Вот, оказывается, какие вы у меня. И ты, и брат твой.

И непонятно было: хорошо это или плохо, что мы такие.

Соседи в Мингечаур едут, – думая о чем-то своем, без выражения сказала мать. – Я попросила, они увезут собаку. Из такой дали уж не вернется.

Я сидел и от смущения не смел поднять глаз…

Спустя полчаса к дому подъехала бортовая машина. Мы с соседом без труда поймали собаку (она не убегала, вообще никак не сопротивлялась, верно, смирившись со своей участью), закинули в кузов. И ее увезли.

Слава тебе, господи, отделались! – мелко перекрестившись, облегченно воскликнула мать. – Как гора с плеч!..

А мне сделалось так тоскливо!..

Я поднялся в дом, лег на диван. Я долго лежал, глядя в одну точку на потолке, и непривычные, до того неведомые, мысли занимали меня. Казалось, нечто очень важное я понял в себе и в жизни вообще, но что именно – определить не мог. Что-то мешало ясности, и я валялся на диване, бестолково мучась…

К вечеру, однако, я взял себя в руки: знал, что будут вытворять племянницы. Но случилось совершенно непредвиденное; никто не смог бы предположить, что именно так девочки отнесутся к повторному исчезновению собаки. Придя домой и не найдя своей любимицы во дворе, они ни звука не издали, а молча подошли ко мне и серьезно, требовательно стали смотреть мне в лицо – ни былой паники, ни ожидаемых вопросов, ни растерянности, ни слез, как будто повзрослели за день. Они смотрели на меня, а я молчал, не зная, что делать, что сказать. Я был вконец угнетен их… ошибкой. Вдруг старшая вздохнула и в углу левого ее глаза накопилась, сверкнула огромная слеза и споро покатилась по щеке…

И все.

За оставшуюся неделю моего отпуска племянницы ни слова о собаке не сказали, словно совсем забыли про нее.

И вот подошел день отъезда.

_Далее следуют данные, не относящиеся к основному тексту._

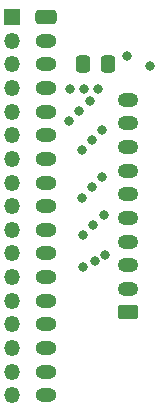
<source format=gbr>
%TF.GenerationSoftware,KiCad,Pcbnew,(6.0.1)*%
%TF.CreationDate,2022-07-27T18:49:27-07:00*%
%TF.ProjectId,mu100-dit-connector-board,6d753130-302d-4646-9974-2d636f6e6e65,rev?*%
%TF.SameCoordinates,PX4a615b8PY2b4db18*%
%TF.FileFunction,Soldermask,Top*%
%TF.FilePolarity,Negative*%
%FSLAX46Y46*%
G04 Gerber Fmt 4.6, Leading zero omitted, Abs format (unit mm)*
G04 Created by KiCad (PCBNEW (6.0.1)) date 2022-07-27 18:49:27*
%MOMM*%
%LPD*%
G01*
G04 APERTURE LIST*
G04 Aperture macros list*
%AMRoundRect*
0 Rectangle with rounded corners*
0 $1 Rounding radius*
0 $2 $3 $4 $5 $6 $7 $8 $9 X,Y pos of 4 corners*
0 Add a 4 corners polygon primitive as box body*
4,1,4,$2,$3,$4,$5,$6,$7,$8,$9,$2,$3,0*
0 Add four circle primitives for the rounded corners*
1,1,$1+$1,$2,$3*
1,1,$1+$1,$4,$5*
1,1,$1+$1,$6,$7*
1,1,$1+$1,$8,$9*
0 Add four rect primitives between the rounded corners*
20,1,$1+$1,$2,$3,$4,$5,0*
20,1,$1+$1,$4,$5,$6,$7,0*
20,1,$1+$1,$6,$7,$8,$9,0*
20,1,$1+$1,$8,$9,$2,$3,0*%
G04 Aperture macros list end*
%ADD10R,1.350000X1.350000*%
%ADD11O,1.350000X1.350000*%
%ADD12RoundRect,0.250000X-0.337500X-0.475000X0.337500X-0.475000X0.337500X0.475000X-0.337500X0.475000X0*%
%ADD13RoundRect,0.250000X0.625000X-0.350000X0.625000X0.350000X-0.625000X0.350000X-0.625000X-0.350000X0*%
%ADD14O,1.750000X1.200000*%
%ADD15RoundRect,0.250000X-0.650000X0.350000X-0.650000X-0.350000X0.650000X-0.350000X0.650000X0.350000X0*%
%ADD16O,1.800000X1.200000*%
%ADD17C,0.800000*%
G04 APERTURE END LIST*
D10*
%TO.C,J1*%
X79988400Y-49242000D03*
D11*
X79988400Y-51242000D03*
X79988400Y-53242000D03*
X79988400Y-55242000D03*
X79988400Y-57242000D03*
X79988400Y-59242000D03*
X79988400Y-61242000D03*
X79988400Y-63242000D03*
X79988400Y-65242000D03*
X79988400Y-67242000D03*
X79988400Y-69242000D03*
X79988400Y-71242000D03*
X79988400Y-73242000D03*
X79988400Y-75242000D03*
X79988400Y-77242000D03*
X79988400Y-79242000D03*
X79988400Y-81242000D03*
%TD*%
D12*
%TO.C,C1*%
X86055900Y-53207000D03*
X88130900Y-53207000D03*
%TD*%
D13*
%TO.C,J3*%
X89798400Y-74232000D03*
D14*
X89798400Y-72232000D03*
X89798400Y-70232000D03*
X89798400Y-68232000D03*
X89798400Y-66232000D03*
X89798400Y-64232000D03*
X89798400Y-62232000D03*
X89798400Y-60232000D03*
X89798400Y-58232000D03*
X89798400Y-56232000D03*
%TD*%
D15*
%TO.C,J2*%
X82848400Y-49242000D03*
D16*
X82848400Y-51242000D03*
X82848400Y-53242000D03*
X82848400Y-55242000D03*
X82848400Y-57242000D03*
X82848400Y-59242000D03*
X82848400Y-61242000D03*
X82848400Y-63242000D03*
X82848400Y-65242000D03*
X82848400Y-67242000D03*
X82848400Y-69242000D03*
X82848400Y-71242000D03*
X82848400Y-73242000D03*
X82848400Y-75242000D03*
X82848400Y-77242000D03*
X82848400Y-79242000D03*
X82848400Y-81242000D03*
%TD*%
D17*
X91693400Y-53407000D03*
X85718400Y-57182000D03*
X87893400Y-69357000D03*
X86788400Y-59632000D03*
X89743400Y-52557000D03*
X86043400Y-67707000D03*
X87663400Y-58757000D03*
X87053400Y-69857000D03*
X86793400Y-63657000D03*
X84943400Y-55307000D03*
X86893400Y-66857000D03*
X86593400Y-56307000D03*
X84868400Y-58032000D03*
X85943400Y-64507000D03*
X86143400Y-55307000D03*
X87768400Y-65982000D03*
X87293400Y-55307000D03*
X86043400Y-70357000D03*
X87668400Y-62782000D03*
X85938400Y-60482000D03*
M02*

</source>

Стояло крепкое, ядреное утро поздней осени, вокруг было бело от мохнатого инея, чисто было, нетронуто, да, во всем и на всем это ощущение чистоты и нетронутости, и даже никаких запахов и звуков, все как бы замерло перед прощанием.

Чемодан мой уже вынесли из дома, со всеми взрослыми я распрощался. Только племянницы что-то мешкали в комнате, не выходили. Их звали, они откликались, но не торопились. Потом все-таки выбрели из дома, но так скучно, так взросло, так по обязанности позволили расцеловать себя, что я, крайне раздосадованный, быстро подхватил чемодан, пошел со двора.

В саду я остановился, оглянулся назад. Взрослые высыпали за ворота, смотрели мне вослед и махали руками, а детей уже не было с ними: ушли, скрылись в доме. В отчаянии я злобно долбанул ногой по стволу орехового куста и в воздухе легкой кисеей повис иней, но в этом ничего красивого уже не было.